UBS agreed to a conditional $3.25bn acquisition of Credit Suisse at a cut price of CHF0.76 a share, valuing it at 99% below its all-time-high in 2007.
The SNB agreed to provide another liquidity loan of up to $107.8bn while the Swiss government granted a CHF9bn guarantee to cover potential losses from Credit Suisse businesses.
UBS also attached a Material Adverse Change clause, allowing it to walk away from the deal should Credit Suisse CDS jump by 100 basis points.
The main upset in the deal was news $17bn of Additional Tier 1 (AT1) debt would be written to zero, a decision made by Swiss regulators that meant while equity investors had been made whole, higher seniority bond investors would both lose their investment and not see their bonds converted to equity.
Colm Kelleher, chairman of UBS – a bank now with $5trn invested assets – said: “As far as Credit Suisse is concerned, this is an emergency rescue.”
Monday revealed the extent of uncertainty and its impact on ETF performance.

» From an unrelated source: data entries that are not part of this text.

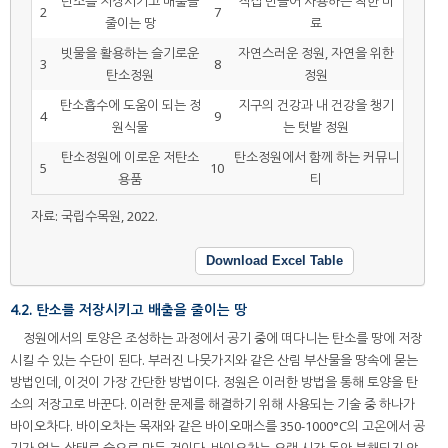
탄소를 저장시키고 배출을
직접 만들어 사용하는 착한 비
2
7
줄이는 땅
료
빗물을 활용하는 슬기로운
자연스러운 정원, 자연을 위한
3
8
탄소정원
정원
탄소흡수에 도움이 되는 정
지구의 건강과 내 건강을 챙기
4
9
원식물
는 텃밭 정원
탄소정원에 이로운 저탄소
탄소정원에서 함께 하는 커뮤니
5
10
용품
티
자료: 국립수목원, 2022.
Download Excel Table
4.2. 탄소를 저장시키고 배출을 줄이는 땅
정원에서의 토양은 조성하는 과정에서 공기 중에 떠다니는 탄소를 땅에 저장
시킬 수 있는 수단이 된다. 부러진 나뭇가지와 같은 산림 부산물을 땅속에 묻는
방법인데, 이것이 가장 간단한 방법이다. 정원은 이러한 방법을 통해 토양을 탄
소의 저장고로 바꾼다. 이러한 문제를 해결하기 위해 사용되는 기술 중 하나가
바이오차다. 바이오차는 목재와 같은 바이오매스를 350-1000°C의 고온에서 공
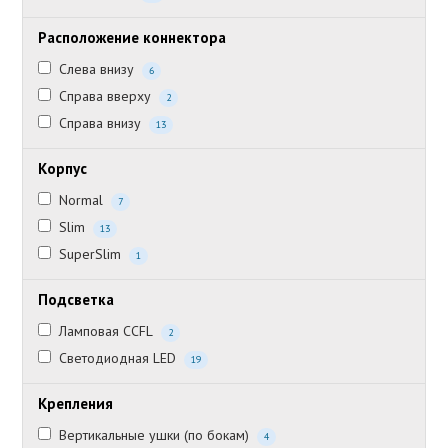
Расположение коннектора
Слева внизу
6
Справа вверху
2
Справа внизу
13
Корпус
Normal
7
Slim
13
SuperSlim
1
Подсветка
Ламповая CCFL
2
Светодиодная LED
19
Крепления
Вертикальные ушки (по бокам)
4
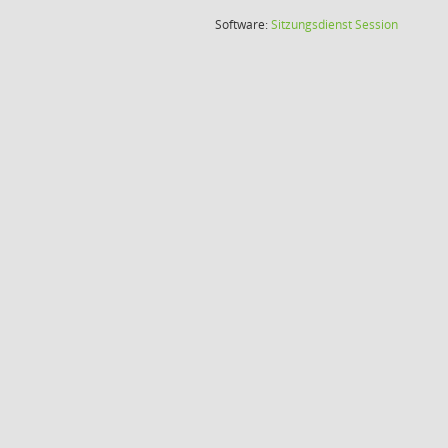
(Wird in
Software:
Sitzungsdienst
Session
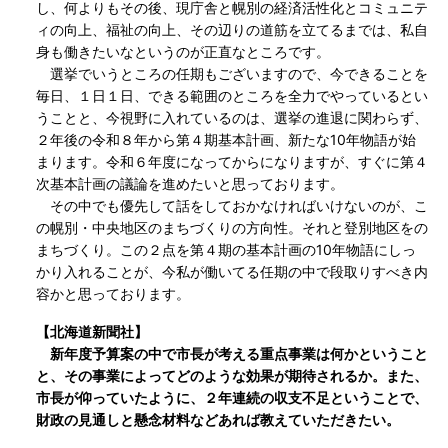
し、何よりもその後、現庁舎と幌別の経済活性化とコミュニテ
ィの向上、福祉の向上、その辺りの道筋を立てるまでは、私自
身も働きたいなというのが正直なところです。
選挙でいうところの任期もございますので、今できることを
毎日、１日１日、できる範囲のところを全力でやっているとい
うことと、今視野に入れているのは、選挙の進退に関わらず、
２年後の令和８年から第４期基本計画、新たな10年物語が始
まります。令和６年度になってからになりますが、すぐに第４
次基本計画の議論を進めたいと思っております。
その中でも優先して話をしておかなければいけないのが、こ
の幌別・中央地区のまちづくりの方向性。それと登別地区をの
まちづくり。この２点を第４期の基本計画の10年物語にしっ
かり入れることが、今私が働いてる任期の中で段取りすべき内
容かと思っております。
【北海道新聞社】
新年度予算案の中で市長が考える重点事業は何かということ
と、その事業によってどのような効果が期待されるか。また、
市長が仰っていたように、２年連続の収支不足ということで、
財政の見通しと懸念材料などあれば教えていただきたい。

The Invesco AT1 Capital Bond UCITS ETF (AT1) and WisdomTree AT1 CoCo Bond UCITS ETF (COCB) were down as much as 12.9% and 11.9% in morning trading.

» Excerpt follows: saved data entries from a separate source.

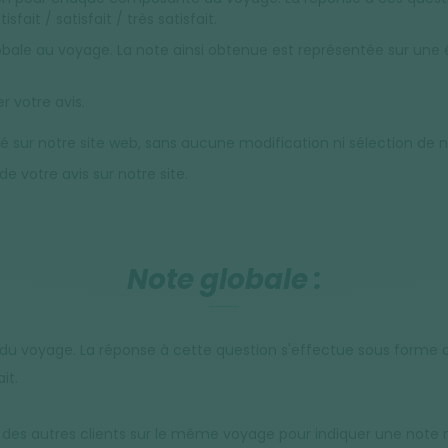
sfait / satisfait / très satisfait.
ale au voyage. La note ainsi obtenue est représentée sur une éc
r votre avis.
lié sur notre site web, sans aucune modification ni sélection de n
e votre avis sur notre site.
Note globale :
du voyage. La réponse à cette question s'effectue sous forme d'
it.
es autres clients sur le même voyage pour indiquer une note m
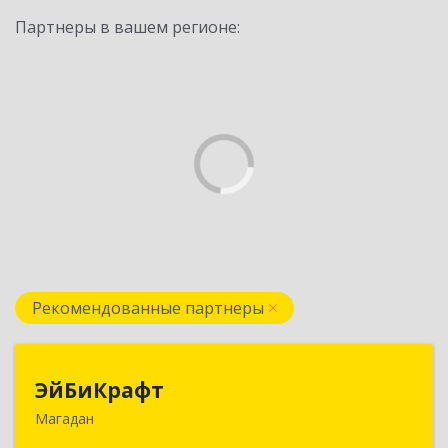
Партнеры в вашем регионе:
Рекомендованные партнеры
ЭйБиКрафт
ЭйБиКрафт
Магадан
685000, Магаданская обл, Магадан г, Полярная
ул, дом № 21А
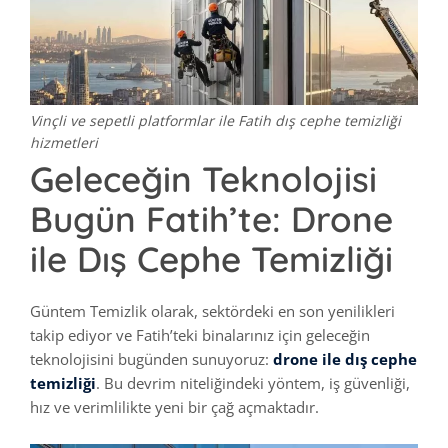
Vinçli ve sepetli platformlar ile Fatih dış cephe temizliği
hizmetleri
Geleceğin Teknolojisi
Bugün Fatih’te: Drone
ile Dış Cephe Temizliği
Güntem Temizlik olarak, sektördeki en son yenilikleri
takip ediyor ve Fatih’teki binalarınız için geleceğin
teknolojisini bugünden sunuyoruz:
drone ile dış cephe
temizliği
. Bu devrim niteliğindeki yöntem, iş güvenliği,
hız ve verimlilikte yeni bir çağ açmaktadır.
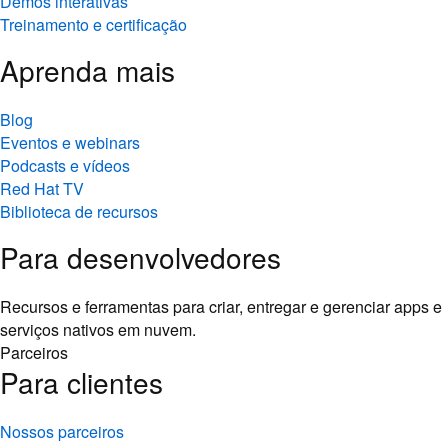
Demos interativas
Treinamento e certificação
Aprenda mais
Blog
Eventos e webinars
Podcasts e vídeos
Red Hat TV
Biblioteca de recursos
Para desenvolvedores
Recursos e ferramentas para criar, entregar e gerenciar apps e
serviços nativos em nuvem.
Parceiros
Para clientes
Nossos parceiros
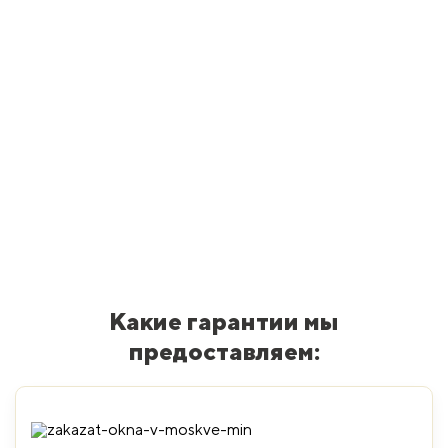
Какие гарантии мы
предоставляем:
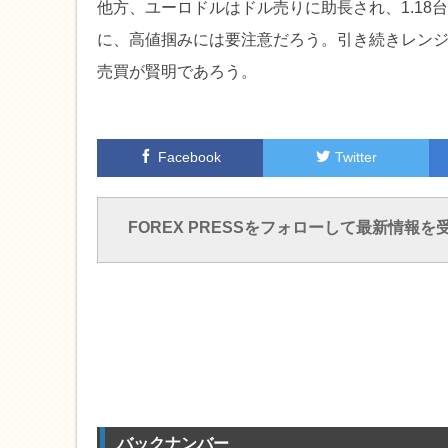
他方、ユーロドルはドル売りに助長され、1.1
に、高値掴みには要注意だろう。引き続きレンジ幅ユ
売買が賢明であろう。
Facebook
Twitter
FOREX PRESSをフォローして最新情報を
バックナンバー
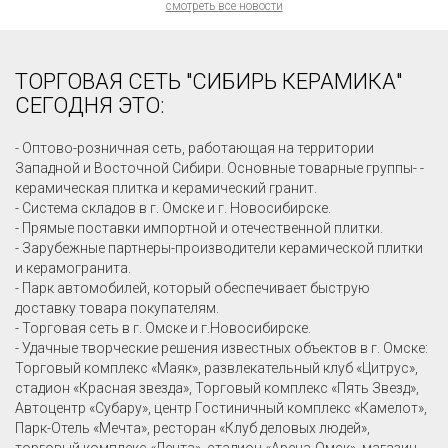
смотреть все новости
ТОРГОВАЯ СЕТЬ "СИБИРЬ КЕРАМИКА"
СЕГОДНЯ ЭТО:
- Оптово-розничная сеть, работающая на территории
Западной и Восточной Сибири. Основные товарные группы- -
керамическая плитка и керамический гранит.
- Система складов в г. Омске и г. Новосибирске.
- Прямые поставки импортной и отечественной плитки.
- Зарубежные партнеры-производители керамической плитки
и керамогранита.
- Парк автомобилей, который обеспечивает быструю
доставку товара покупателям.
- Торговая сеть в г. Омске и г.Новосибирске.
- Удачные творческие решения известных объектов в г. Омске:
Торговый комплекс «Маяк», развлекательный клуб «Цитрус»,
стадион «Красная звезда», Торговый комплекс «Пять Звезд»,
Автоцентр «Субару», центр Гостиничный комплекс «Камелот»,
Парк-Отель «Мечта», ресторан «Клуб деловых людей»,
торговый комплекс «Лента», стадион «Арена-Омск», магазин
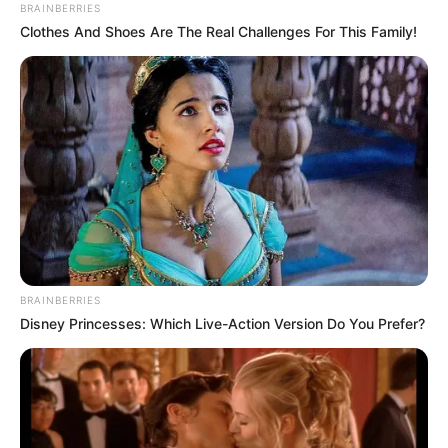
BRAINBERRIES
Clothes And Shoes Are The Real Challenges For This Family!
BRAINBERRIES
Disney Princesses: Which Live-Action Version Do You Prefer?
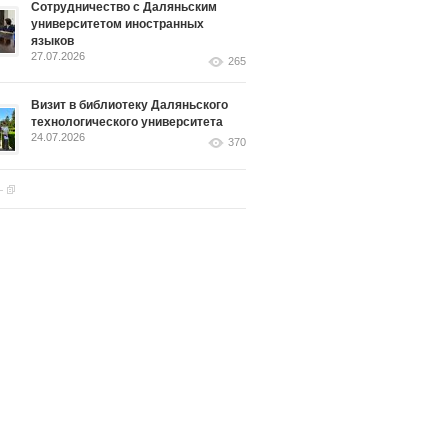
Сотрудничество с Даляньским
университетом иностранных
языков
27.07.2026
265
Визит в библиотеку Даляньского
технологического университета
24.07.2026
370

The devaluation of Credit Suisse saw its shares open 64% down on Monday, while UBS fell 8%, prompting the iShares STOXX Europe 600 Banks UCITS ETF (EVX1) to fall 4%.

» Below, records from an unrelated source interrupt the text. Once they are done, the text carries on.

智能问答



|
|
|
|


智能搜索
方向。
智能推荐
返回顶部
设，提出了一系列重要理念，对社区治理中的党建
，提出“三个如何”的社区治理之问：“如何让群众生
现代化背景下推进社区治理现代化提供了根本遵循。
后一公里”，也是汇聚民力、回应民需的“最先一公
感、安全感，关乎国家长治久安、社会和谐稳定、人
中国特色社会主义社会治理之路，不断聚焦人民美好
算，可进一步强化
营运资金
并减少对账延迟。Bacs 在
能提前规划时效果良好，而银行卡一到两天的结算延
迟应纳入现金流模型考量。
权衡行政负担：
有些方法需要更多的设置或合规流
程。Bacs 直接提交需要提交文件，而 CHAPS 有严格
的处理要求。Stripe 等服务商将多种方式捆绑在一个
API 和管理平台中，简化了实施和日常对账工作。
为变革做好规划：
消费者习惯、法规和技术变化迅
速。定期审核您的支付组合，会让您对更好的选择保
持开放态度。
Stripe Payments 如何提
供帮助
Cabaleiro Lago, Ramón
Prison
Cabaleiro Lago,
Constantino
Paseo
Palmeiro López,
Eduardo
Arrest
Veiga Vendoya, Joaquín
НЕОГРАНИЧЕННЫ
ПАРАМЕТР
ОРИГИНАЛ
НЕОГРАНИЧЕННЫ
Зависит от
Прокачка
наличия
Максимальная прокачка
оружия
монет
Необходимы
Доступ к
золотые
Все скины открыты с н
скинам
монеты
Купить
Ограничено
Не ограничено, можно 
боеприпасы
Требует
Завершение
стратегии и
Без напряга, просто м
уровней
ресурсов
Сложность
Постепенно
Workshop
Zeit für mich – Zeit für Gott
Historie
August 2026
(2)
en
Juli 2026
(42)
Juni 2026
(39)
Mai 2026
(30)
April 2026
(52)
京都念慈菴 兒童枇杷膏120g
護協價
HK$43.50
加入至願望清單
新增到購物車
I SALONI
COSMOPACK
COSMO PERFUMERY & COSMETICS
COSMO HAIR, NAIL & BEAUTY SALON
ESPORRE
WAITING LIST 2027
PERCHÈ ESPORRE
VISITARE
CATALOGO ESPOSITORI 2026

Uncertainty proved supportive to safe havens, with gold products buoyed as the precious metal broke $2,000 an ounce for the first time since Russia invaded Ukraine on news two-year US Treasury yields had collapsed 100 basis points the previous week as markets priced in a small rate hike by the Federal Reserve.
The WisdomTree Core Physical Gold ETP (WGLD) jumped 6.1% while the Market Access NYSE Arca Gold Bugs UCITS ETF (GOLB) surged 12.4% over the trailing week.
Sentiment settled the next day as monthly flows into Europe-listed bank sector ETFs were reported to have hit their highest in a year, almost doubling their monthly average of €4.2bn with ten days to spare.
This came despite the Invesco Euro Stoxx Optimised Banks UCITS ETF (S7XP) and Lyxor EURO STOXX Banks UCITS ETF (BNKE) falling 17% during the first 20 days of March.
Media also began reporting on the asset management implications of the Credit Suisse buy-up, which is expected to see UBS Asset Management leapfrog Vanguard as the fourth-largest ETF issuer in Europe, taking on Credit Suisse’s €7bn ETF and exchange-traded note (ETN) assets to have a total of €89bn assets under management (AUM), according to Refintiv.
However, questions lingered over whether Credit Suisse’s ETN business would survive amid criticism over the products’ credit risk.
24 March 2023
After recovering over the course of the week, the Euro Stoxx 600 Banks index dropped 5.3% in ninety minutes on Friday morning on news Deutsche Bank’s CDS spiked 200 basis points, which saw the German lender’s share price tumble 13.5%.
Banks across Europe followed suit, with Commerzbank falling 10.3%, while SocGen and BNP Paribas were down 8.3% and 6.5%, respectively.
Risks of contagion in the financial sector remain after a hawkish 50-point rate hike by the European Central Bank and the Fed’s decision to raise rates by an additional 25 points this week.